SUPPLIED RECORDS Start Marker

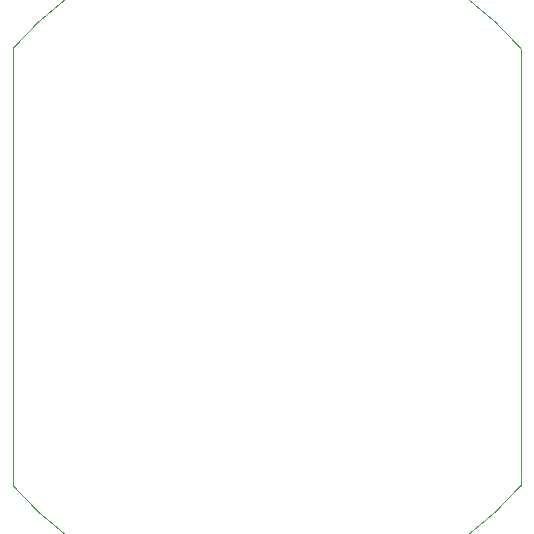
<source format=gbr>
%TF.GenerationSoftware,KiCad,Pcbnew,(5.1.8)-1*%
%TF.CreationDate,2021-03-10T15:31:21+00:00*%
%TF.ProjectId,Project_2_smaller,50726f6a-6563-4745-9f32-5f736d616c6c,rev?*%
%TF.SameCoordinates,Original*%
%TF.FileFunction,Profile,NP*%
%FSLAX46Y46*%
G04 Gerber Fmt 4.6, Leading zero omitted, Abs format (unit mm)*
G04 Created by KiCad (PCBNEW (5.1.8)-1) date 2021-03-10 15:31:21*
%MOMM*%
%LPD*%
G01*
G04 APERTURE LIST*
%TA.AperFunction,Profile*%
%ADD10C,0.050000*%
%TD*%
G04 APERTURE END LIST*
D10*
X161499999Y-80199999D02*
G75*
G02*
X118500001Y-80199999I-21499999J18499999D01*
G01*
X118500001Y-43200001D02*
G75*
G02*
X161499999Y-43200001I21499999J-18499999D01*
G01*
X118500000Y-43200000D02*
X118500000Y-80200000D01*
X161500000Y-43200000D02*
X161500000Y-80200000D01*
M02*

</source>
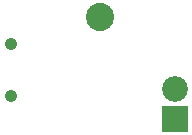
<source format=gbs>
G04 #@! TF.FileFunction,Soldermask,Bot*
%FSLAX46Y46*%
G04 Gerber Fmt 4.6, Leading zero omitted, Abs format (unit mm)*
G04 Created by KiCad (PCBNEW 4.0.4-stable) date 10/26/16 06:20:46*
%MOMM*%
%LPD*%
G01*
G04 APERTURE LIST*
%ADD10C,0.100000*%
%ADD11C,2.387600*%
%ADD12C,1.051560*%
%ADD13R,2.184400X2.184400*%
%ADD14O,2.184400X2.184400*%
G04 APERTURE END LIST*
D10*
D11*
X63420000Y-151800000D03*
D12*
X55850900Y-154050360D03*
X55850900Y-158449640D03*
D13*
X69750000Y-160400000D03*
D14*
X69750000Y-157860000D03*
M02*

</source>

SUPPLIED RECORDS End Marker
SUPPLIED RECORDS Start Marker

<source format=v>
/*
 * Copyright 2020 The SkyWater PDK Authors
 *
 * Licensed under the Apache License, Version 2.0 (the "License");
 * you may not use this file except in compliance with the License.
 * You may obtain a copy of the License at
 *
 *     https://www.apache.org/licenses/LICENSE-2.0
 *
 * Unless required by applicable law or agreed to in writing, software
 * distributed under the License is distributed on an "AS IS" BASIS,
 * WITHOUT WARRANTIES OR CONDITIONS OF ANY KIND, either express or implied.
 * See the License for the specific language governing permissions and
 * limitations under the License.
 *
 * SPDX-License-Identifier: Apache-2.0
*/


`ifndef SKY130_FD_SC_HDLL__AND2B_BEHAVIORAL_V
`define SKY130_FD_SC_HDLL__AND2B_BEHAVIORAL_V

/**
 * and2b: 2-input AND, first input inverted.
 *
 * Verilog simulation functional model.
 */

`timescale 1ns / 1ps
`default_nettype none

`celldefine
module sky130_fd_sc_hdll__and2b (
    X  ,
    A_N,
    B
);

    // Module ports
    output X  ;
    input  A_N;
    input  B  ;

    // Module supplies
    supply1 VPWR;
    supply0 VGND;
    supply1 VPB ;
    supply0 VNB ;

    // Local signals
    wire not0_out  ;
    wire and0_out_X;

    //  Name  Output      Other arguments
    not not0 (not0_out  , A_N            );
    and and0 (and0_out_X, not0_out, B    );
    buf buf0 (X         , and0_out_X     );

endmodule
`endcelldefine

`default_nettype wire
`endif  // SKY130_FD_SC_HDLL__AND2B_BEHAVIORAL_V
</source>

SUPPLIED RECORDS End Marker

- _ASSIGNMENT_:
In the entries, find every line holding "wire" and copy it.

- _RESPONSE BELOW_:
    wire not0_out  ;
    wire and0_out_X;
`default_nettype wire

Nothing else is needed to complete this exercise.